In schools, the interests of unionized teachers trump the needs of students. In local government, the compensation given to unionized workers often reflects their political clout, not the pay and benefits necessary to keep them on the job. In the Legislature, public employees are so powerful that union lobbyists have been known to openly browbeat lawmakers who don’t do their bidding.
So how can Californians loosen this union chokehold? By adopting a reform that’s both better for governance and fairer to union workers than the status quo.
The reform, known by the shorthand of “paycheck protection,” typically requires unions to have the permission of individual members before their dues are used for anything but collective bargaining.
Six states have adopted such a reform. Easily the most liberal of the six is Washington, where voters adopted this requirement as part of a popular campaign-reform push in 1992 that was opposed by unions but supported by many union members.
What followed was a relentless 15-year campaign of subterfuge and sabotage by unions and their Democratic allies in Washington’s legislature and court system. But in 2007, the U.S. Supreme Court cleared the way for implementation of the law following its original intent.
Since then, the politics of the state have evolved in interesting ways.
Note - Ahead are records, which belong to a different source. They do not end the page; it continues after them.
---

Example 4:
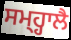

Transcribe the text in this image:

ਸਮ੍ਹ੍ਹਾਲੈ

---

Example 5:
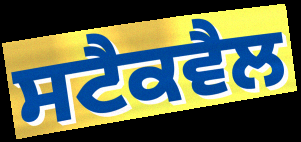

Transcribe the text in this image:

ਸਟੈਕਵੈਲ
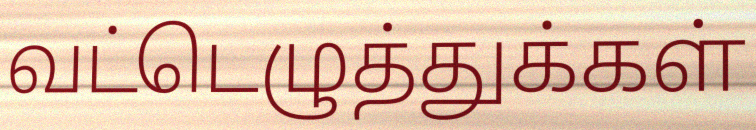
வட்டெழுத்துக்கள்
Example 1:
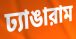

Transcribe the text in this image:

ঢ্যাঙারাম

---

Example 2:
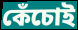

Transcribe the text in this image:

কেঁচোই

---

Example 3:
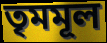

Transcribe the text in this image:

তৃমমূল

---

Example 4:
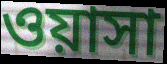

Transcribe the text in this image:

ওয়াসা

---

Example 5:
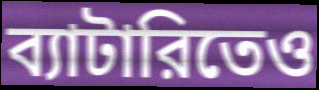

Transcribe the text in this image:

ব্যাটারিতেও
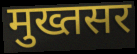
मुख्तसर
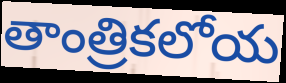
తాంత్రికలోయ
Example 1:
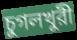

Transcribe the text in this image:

চুগলখুরী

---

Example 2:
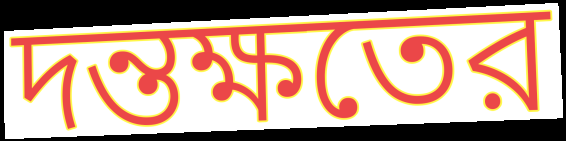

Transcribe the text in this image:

দন্তক্ষতের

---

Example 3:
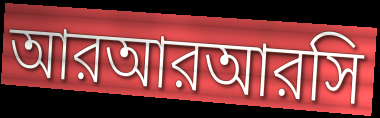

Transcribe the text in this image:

আরআরআরসি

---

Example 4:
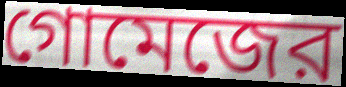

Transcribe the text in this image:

গোমেজের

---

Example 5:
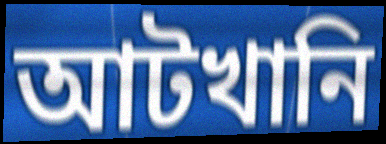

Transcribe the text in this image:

আটখানি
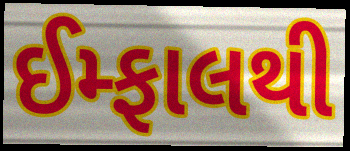
ઈમ્ફાલથી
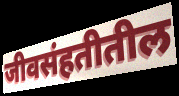
जीवसंहतीतील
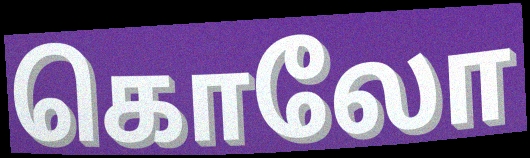
கொலோ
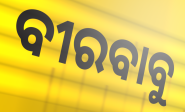
ବୀରବାବୁ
While voters embraced gay marriage and the legalization of marijuana in 2012 initiatives, they are increasingly represented by more pragmatic and less ideological Democrats. In spring 2012, such Democrats teamed with minority Republican senators to pass a fiscally conservative state budget. Later in the year, two Democrats decided to caucus with minority Republicans in a coalition running the state Senate in an attempt to force a more centrist course for Washington, which has had Democratic governors continuously since 1985.
Perhaps these moderating developments would have happened without paycheck protection. But they would have been less likely. In Washington state politics, the same as everywhere, money talks.
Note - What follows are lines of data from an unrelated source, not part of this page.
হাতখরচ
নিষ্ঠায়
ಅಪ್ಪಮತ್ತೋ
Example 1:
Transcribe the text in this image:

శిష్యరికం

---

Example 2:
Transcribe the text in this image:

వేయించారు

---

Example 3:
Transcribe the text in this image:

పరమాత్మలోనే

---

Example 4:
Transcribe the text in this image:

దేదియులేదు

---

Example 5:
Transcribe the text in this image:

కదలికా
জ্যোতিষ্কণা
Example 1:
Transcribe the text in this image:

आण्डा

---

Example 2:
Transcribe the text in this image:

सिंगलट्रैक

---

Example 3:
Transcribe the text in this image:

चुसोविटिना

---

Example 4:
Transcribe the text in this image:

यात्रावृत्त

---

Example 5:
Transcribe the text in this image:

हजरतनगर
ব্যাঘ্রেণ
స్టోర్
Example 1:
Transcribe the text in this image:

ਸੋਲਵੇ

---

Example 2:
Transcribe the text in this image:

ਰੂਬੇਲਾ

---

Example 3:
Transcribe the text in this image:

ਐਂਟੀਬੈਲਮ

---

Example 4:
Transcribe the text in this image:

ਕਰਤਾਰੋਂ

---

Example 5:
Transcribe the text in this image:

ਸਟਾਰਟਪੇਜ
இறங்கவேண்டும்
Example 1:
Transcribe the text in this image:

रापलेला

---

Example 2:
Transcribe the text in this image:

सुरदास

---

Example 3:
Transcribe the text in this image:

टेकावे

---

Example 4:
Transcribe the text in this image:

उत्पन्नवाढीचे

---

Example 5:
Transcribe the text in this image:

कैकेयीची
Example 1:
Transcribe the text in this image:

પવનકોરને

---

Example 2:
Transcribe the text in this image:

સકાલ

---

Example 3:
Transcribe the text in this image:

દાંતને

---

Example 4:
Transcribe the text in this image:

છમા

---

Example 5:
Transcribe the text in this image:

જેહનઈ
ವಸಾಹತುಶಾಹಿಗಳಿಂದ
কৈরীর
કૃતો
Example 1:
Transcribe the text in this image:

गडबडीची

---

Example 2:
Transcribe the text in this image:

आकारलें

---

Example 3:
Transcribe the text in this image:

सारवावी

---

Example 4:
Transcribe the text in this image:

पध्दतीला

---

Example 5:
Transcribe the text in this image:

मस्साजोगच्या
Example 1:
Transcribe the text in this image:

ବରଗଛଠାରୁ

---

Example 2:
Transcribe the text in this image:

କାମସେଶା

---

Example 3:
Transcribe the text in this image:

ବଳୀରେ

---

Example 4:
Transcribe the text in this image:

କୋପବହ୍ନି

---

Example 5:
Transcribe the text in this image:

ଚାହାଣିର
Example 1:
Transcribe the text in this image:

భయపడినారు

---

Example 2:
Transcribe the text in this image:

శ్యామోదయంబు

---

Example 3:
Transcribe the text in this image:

There is a good chance that California would have a similar evolution with paycheck protection in place. The social liberalism of most residents would still influence policy. But on fiscal, budget and compensation questions, if the California Teachers Association, the California Federation of Teachers and the Service Employees International Union could only throw their weight around using the dues of members who wanted such activism, government policy would reflect less union-first dogmatism.
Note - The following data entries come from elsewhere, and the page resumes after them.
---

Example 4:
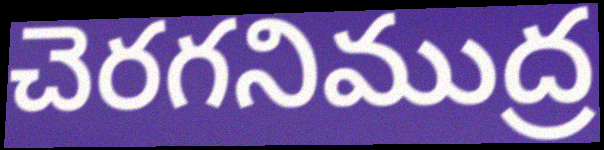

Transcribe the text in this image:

చెరగనిముద్ర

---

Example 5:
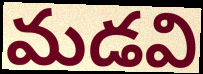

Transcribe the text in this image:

మడవి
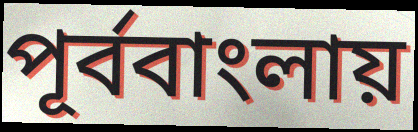
পূর্ববাংলায়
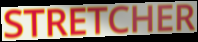
STRETCHER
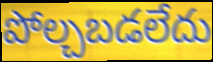
పోల్చబడలేదు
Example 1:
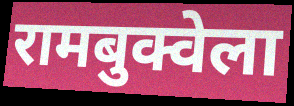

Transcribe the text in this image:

रामबुक्वेला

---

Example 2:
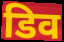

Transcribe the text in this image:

डिव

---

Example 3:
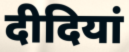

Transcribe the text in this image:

दीदियां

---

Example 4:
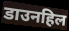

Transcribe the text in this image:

डाउनहिल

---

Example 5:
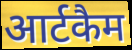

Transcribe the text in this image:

आर्टकैम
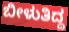
ಬೀಳುತಿದ್ದ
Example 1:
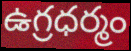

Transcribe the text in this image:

ఉగ్రధర్మం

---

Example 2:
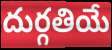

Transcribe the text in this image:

దుర్గతియే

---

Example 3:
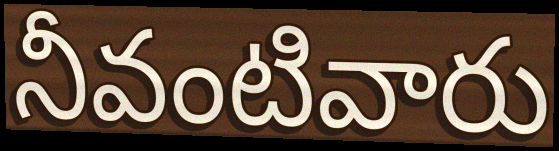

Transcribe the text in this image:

నీవంటివారు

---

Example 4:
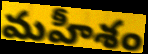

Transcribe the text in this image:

మహీశం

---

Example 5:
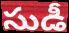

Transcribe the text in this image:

సుడీ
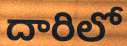
దారిలో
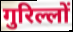
गुरिल्लों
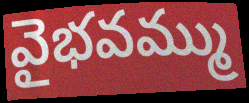
వైభవమ్ము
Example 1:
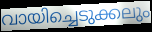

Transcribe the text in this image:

വായിച്ചെടുക്കലും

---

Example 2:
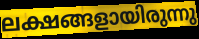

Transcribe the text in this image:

ലക്ഷങ്ങളായിരുന്നു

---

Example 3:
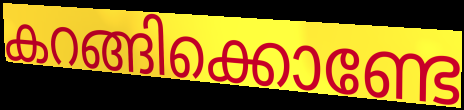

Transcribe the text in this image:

കറങ്ങിക്കൊണ്ടേ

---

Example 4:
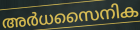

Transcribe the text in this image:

അർധസൈനിക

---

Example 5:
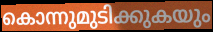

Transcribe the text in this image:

കൊന്നുമുടിക്കുകയും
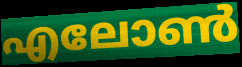
എലോൺ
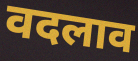
वदलाव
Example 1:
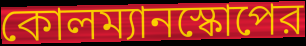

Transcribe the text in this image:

কোলম্যানস্কোপের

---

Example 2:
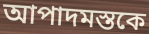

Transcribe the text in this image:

আপাদমস্তকে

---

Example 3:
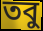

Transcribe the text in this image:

তবু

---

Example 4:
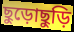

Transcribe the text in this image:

ছুড়োছুড়ি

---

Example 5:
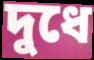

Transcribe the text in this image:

দুধে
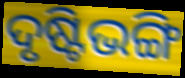
ଦୃଷ୍ଟିଭଙ୍ଗି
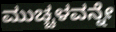
ಮುಚ್ಚಳವನ್ನೇ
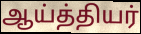
ஆய்த்தியர்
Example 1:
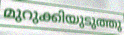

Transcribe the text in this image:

മുറുക്കിയുടുത്തു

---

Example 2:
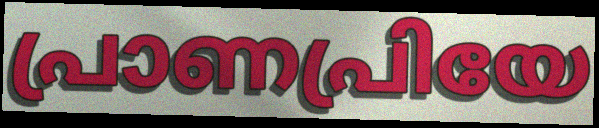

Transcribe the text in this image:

പ്രാണപ്രിയേ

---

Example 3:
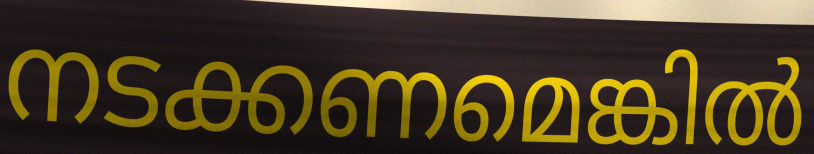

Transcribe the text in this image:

നടക്കണമെങ്കിൽ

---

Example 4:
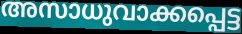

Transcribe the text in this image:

അസാധുവാക്കപ്പെട്ട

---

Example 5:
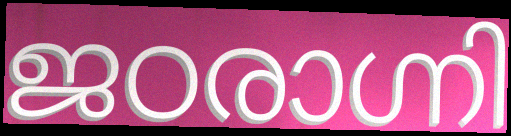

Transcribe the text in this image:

ജഠരാഗ്നി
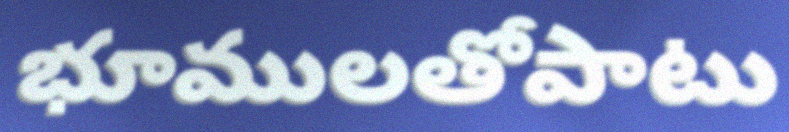
భూములతోపాటు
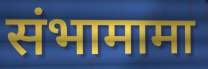
संभामामा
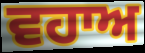
ਵਹਾਅ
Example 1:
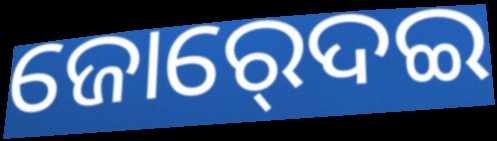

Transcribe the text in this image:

ଜୋର୍‍ଦେଇ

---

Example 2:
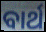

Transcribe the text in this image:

ବାର୍ଥ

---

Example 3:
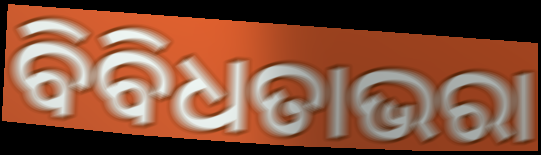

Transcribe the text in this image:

ବିବିଧତାଭରା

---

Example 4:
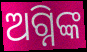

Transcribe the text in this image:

ଅଗ୍ନିଙ୍କ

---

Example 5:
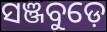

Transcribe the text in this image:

ସଞ୍ଜବୁଡ଼େ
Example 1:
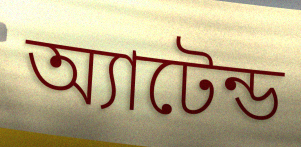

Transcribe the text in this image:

অ্যাটেন্ড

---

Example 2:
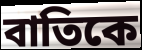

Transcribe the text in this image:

বাতিকে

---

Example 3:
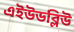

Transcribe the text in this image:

এইউডব্লিউ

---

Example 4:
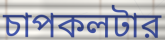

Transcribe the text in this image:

চাপকলটার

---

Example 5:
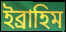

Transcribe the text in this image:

ইব্রাহিম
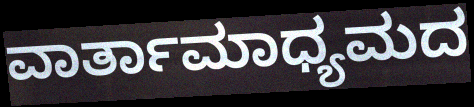
ವಾರ್ತಾಮಾಧ್ಯಮದ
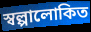
স্বল্পালোকিত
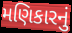
મણિકારનું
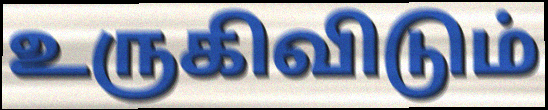
உருகிவிடும்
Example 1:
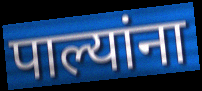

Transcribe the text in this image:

Unfortunately, the last time reformers brought paycheck protection before California voters — via Proposition 32 on the November 2012 ballot — they didn’t trust voters enough to just give them a straightforward up-or-down vote on whether union members should have a say on the use of their dues. Instead, the initiative included legally dubious provisions restricting corporate campaign spending that gave critics ample ammunition to depict it as a deceptive power play.
The measure lost in a landslide. But state voters came fairly close to passing cleaner, simpler versions of paycheck protection in 1998 and 2005.
The appalling story of former Los Angeles Unified elementary schoolteacher Mark Berndt would make a simple version of paycheck protection much easier to pass in 2014 or 2016. After evidence turned up indicating Berndt had been feeding sperm to his students, district officials had no choice but to pay Berndt $35,000 to get him to quit because of job protections demanded and won by United Teachers Los Angeles.
When the Berndt case triggered a public backlash, the state Legislature earlier this year passed a teacher-discipline measure that was billed as a smart way to keep perverts away from students. Instead, it actually gave teachers even more job protections.
Nothing better illustrates the unions’ chokehold on Sacramento than this. If the CTA and the CFT had less money for political fights, maybe, just maybe, the public would have gotten its way — and parents wouldn’t have cause to think that state lawmakers worry more about protecting predatory teachers than the students of such teachers.